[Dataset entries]
==================================================

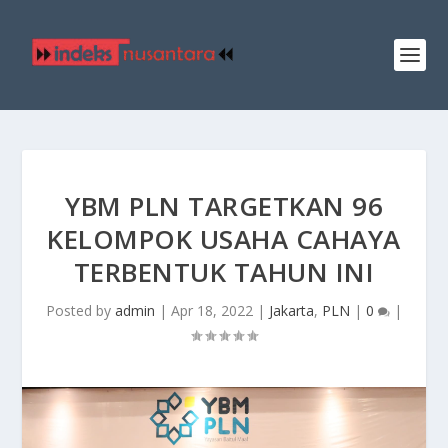
YBM PLN TARGETKAN 96
KELOMPOK USAHA CAHAYA
TERBENTUK TAHUN INI
Posted by
admin
|
Apr 18, 2022
|
Jakarta
,
PLN
|
0
|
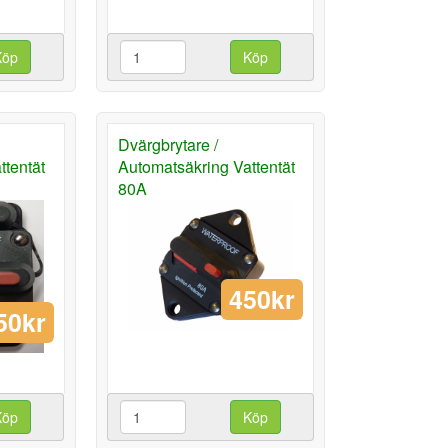
Köp
Köp
Dvärgbrytare /
ttentät
Automatsäkring Vattentät
80A
450kr
50kr
Köp
Köp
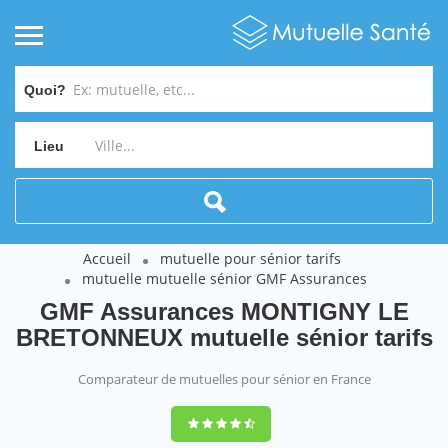
Quoi?
Lieu
Accueil
mutuelle pour sénior tarifs
mutuelle mutuelle sénior GMF Assurances
GMF Assurances MONTIGNY LE
BRETONNEUX mutuelle sénior tarifs
Comparateur de mutuelles pour sénior en France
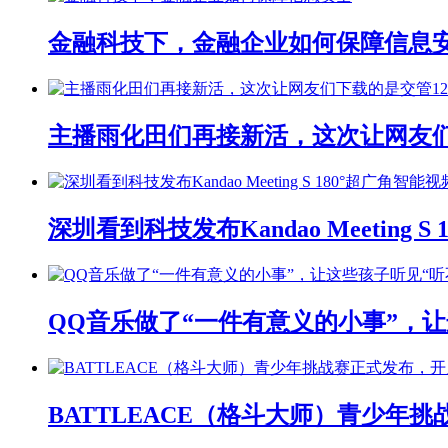
金融科技下，金融企业如何保障信息
主播雨化田们再接新活，这次让网友们下
深圳看到科技发布Kandao Meeting 
QQ音乐做了“一件有意义的小事”，让
BATTLEACE（格斗大师）青少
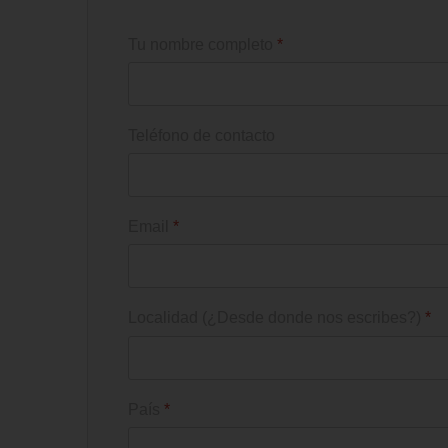
Tu nombre completo
*
Teléfono de contacto
Email
*
Localidad (¿Desde donde nos escribes?)
*
País
*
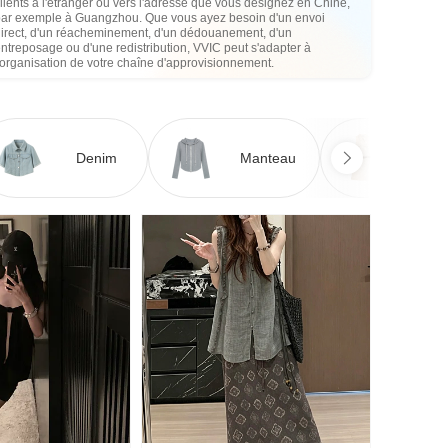
lients à l'étranger ou vers l'adresse que vous désignez en Chine,
par exemple à Guangzhou. Que vous ayez besoin d'un envoi
direct, d'un réacheminement, d'un dédouanement, d'un
ntreposage ou d'une redistribution, VVIC peut s'adapter à
'organisation de votre chaîne d'approvisionnement.
Denim
Manteau
Ro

==================================================

**WHAT THE EXERCISE ASKS:**
What is needed here is an exact transcript of the data above, pictures excluded.

**WRITTEN RESPONSE:**
YBM PLN TARGETKAN 96
KELOMPOK USAHA CAHAYA
TERBENTUK TAHUN INI
Posted by
admin
|
Apr 18, 2022
|
Jakarta
,
PLN
|
0
|
Köp
Köp
Dvärgbrytare /
ttentät
Automatsäkring Vattentät
80A
450kr
50kr
Köp
Köp
Quoi?
Lieu
Accueil
mutuelle pour sénior tarifs
mutuelle mutuelle sénior GMF Assurances
GMF Assurances MONTIGNY LE
BRETONNEUX mutuelle sénior tarifs
Comparateur de mutuelles pour sénior en France
金融科技下，金融企业如何保障信息
主播雨化田们再接新活，这次让网友们下
深圳看到科技发布Kandao Meeting 
QQ音乐做了“一件有意义的小事”，让
BATTLEACE（格斗大师）青少
Tu nombre completo
*
Teléfono de contacto
Email
*
Localidad (¿Desde donde nos escribes?)
*
País
*
lients à l'étranger ou vers l'adresse que vous désignez en Chine,
par exemple à Guangzhou. Que vous ayez besoin d'un envoi
direct, d'un réacheminement, d'un dédouanement, d'un
ntreposage ou d'une redistribution, VVIC peut s'adapter à
'organisation de votre chaîne d'approvisionnement.
Denim
Manteau
Ro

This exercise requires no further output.